## Data drawn from a collection
════
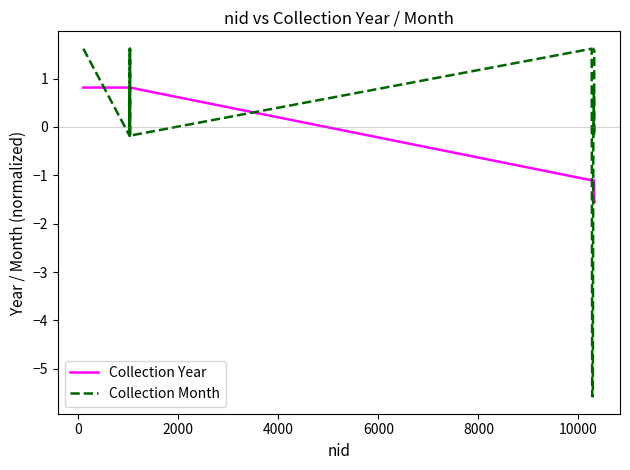

What is the difference between the maximum and minimum values in the Collection Year series?

2.4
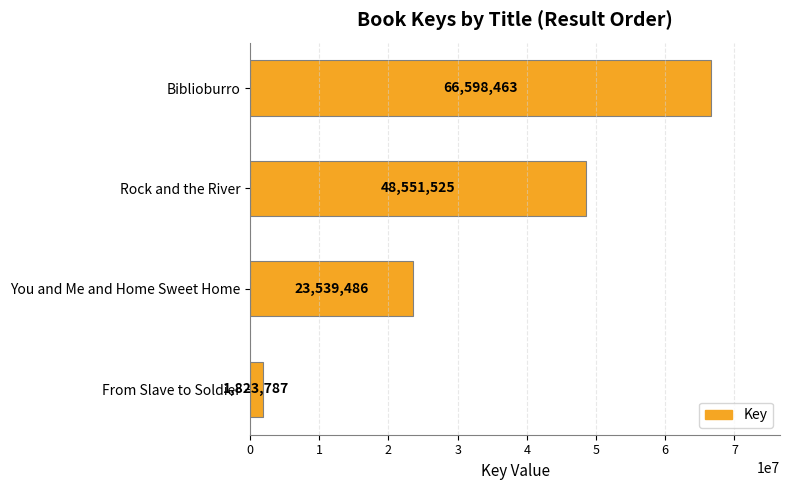

What is the approximate value at Rock and the River, to the nearest 100?

48551500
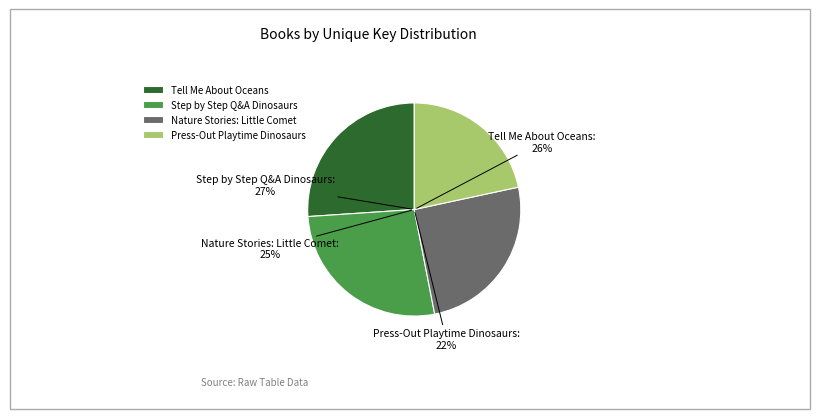

Which has a higher value, Tell Me About Oceans or Nature Stories: Little Comet?

Tell Me About Oceans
════
## Work item
Reproduce the listing above word for word, leaving out the pictures.

## Answer space
What is the difference between the maximum and minimum values in the Collection Year series?

2.4

What is the approximate value at Rock and the River, to the nearest 100?

48551500

Which has a higher value, Tell Me About Oceans or Nature Stories: Little Comet?

Tell Me About Oceans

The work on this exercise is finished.